LongCat-Flash-Lite

Overview

LongCat-Flash-Lite is a lightweight Mixture-of-Experts (MoE) model that explores a new scaling direction: N-gram embedding expansion. Instead of relying primarily on adding more experts, it allocates a large portion of total parameters into an N-gram embedding layer to improve local-context semantic capture, while keeping inference sparse via dynamic activation.

Key Specs

Total parameters: 68.5B
Activated per inference: ~2.9B–4.5B
Embedding allocation: 31.4B (46%) to N-gram embedding layer
Context length: Up to 256K (via YARN)
Throughput: 500–700 token/s (typical load: 4K input / 1K output, LongCat API)
Strengths: Agentic tool use and coding

Technology Highlights

N-gram Embedding Layer

The N-gram embedding layer enhances the model’s ability to capture local context semantics. Using a hash function, the current token together with its preceding N-1 tokens is mapped into a single N-gram embedding vector, which is then fused with the token’s base embedding.

To reduce hash collisions, the design includes:

Sub-table decomposition + linear projection: split a large embedding table into multiple sub-tables and project each separately
Vocabulary size design: carefully select table sizes to lower collision probability
Embedding amplification: scaling or normalization before output to keep the signal effective through residual paths

System Co-Design for Speed

Despite the large total parameter count, LongCat-Flash-Lite benefits from sparse activation and system-level optimizations to convert theoretical sparsity gains into real throughput.
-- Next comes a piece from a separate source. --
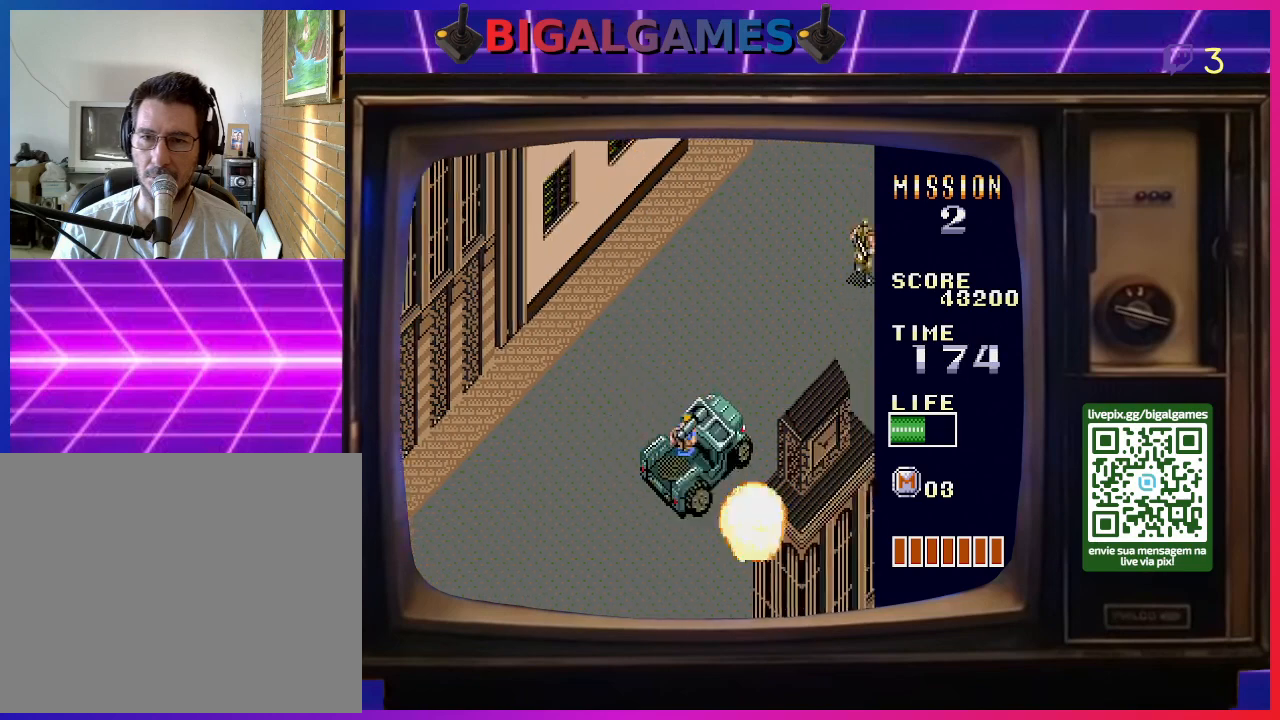
{"buttons": ["DPAD_RIGHT"], "right_stick": "center", "events": [[100, "SQUARE", "up"], [167, "SQUARE", "down"], [267, "DPAD_RIGHT", "up"], [267, "SQUARE", "up"], [333, "DPAD_RIGHT", "down"], [367, "SQUARE", "down"], [433, "DPAD_UP", "up"], [467, "SQUARE", "up"]]}
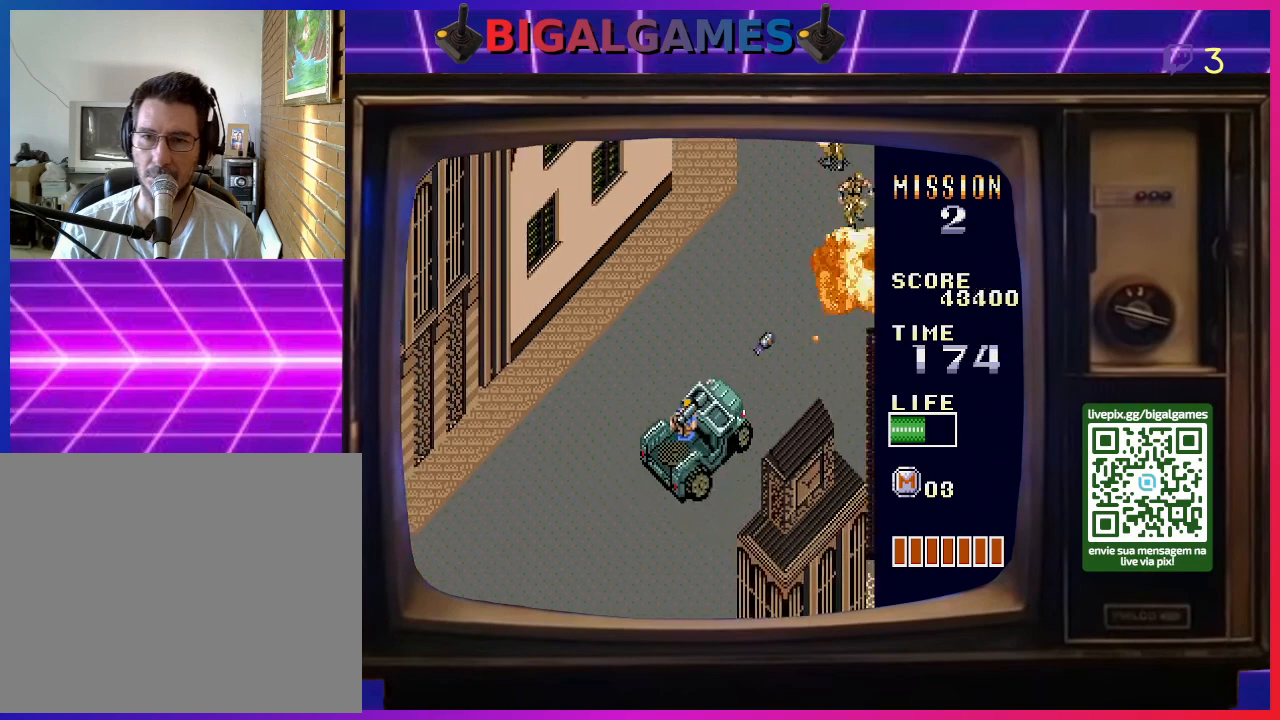
{"buttons": ["DPAD_UP"], "right_stick": "center", "events": [[33, "DPAD_UP", "down"], [33, "SQUARE", "down"], [67, "DPAD_RIGHT", "up"], [133, "SQUARE", "up"], [233, "SQUARE", "down"], [333, "SQUARE", "up"], [433, "SQUARE", "down"], [500, "SQUARE", "up"]]}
Parameter allocation: shift parameters into O(1) embedding lookup to reduce compute growth and expert communication overhead
N-gram Cache + kernel fusion: GPU-managed N-gram ID caching and fused CUDA kernels to reduce I/O latency and improve utilization
Speculative decoding collaboration: co-design with speculative decoding; draft model uses standard embeddings to avoid N-gram lookup overhead

Benchmark Highlights

Agentic Tool Use

τ²-Bench: Telecom 72.8, Retail 73.1, Aviation 58.0 (highest among compared models)
VitaBench: 7.0 (leading)

Coding

SWE-Bench: 54.4% (code fixing)
TerminalBench: 33.75 (terminal command execution)
SWE-Bench Multilingual: 38.10%

General Knowledge & Reasoning

MMLU: 85.52
C-Eval / CMMLU: 86.55 / 82.48
MMLU-Pro / GPQA-Diamond: 78.29 / 66.78
MATH500: 96.80%
AIME: AIME24 72.19; AIME25 63.23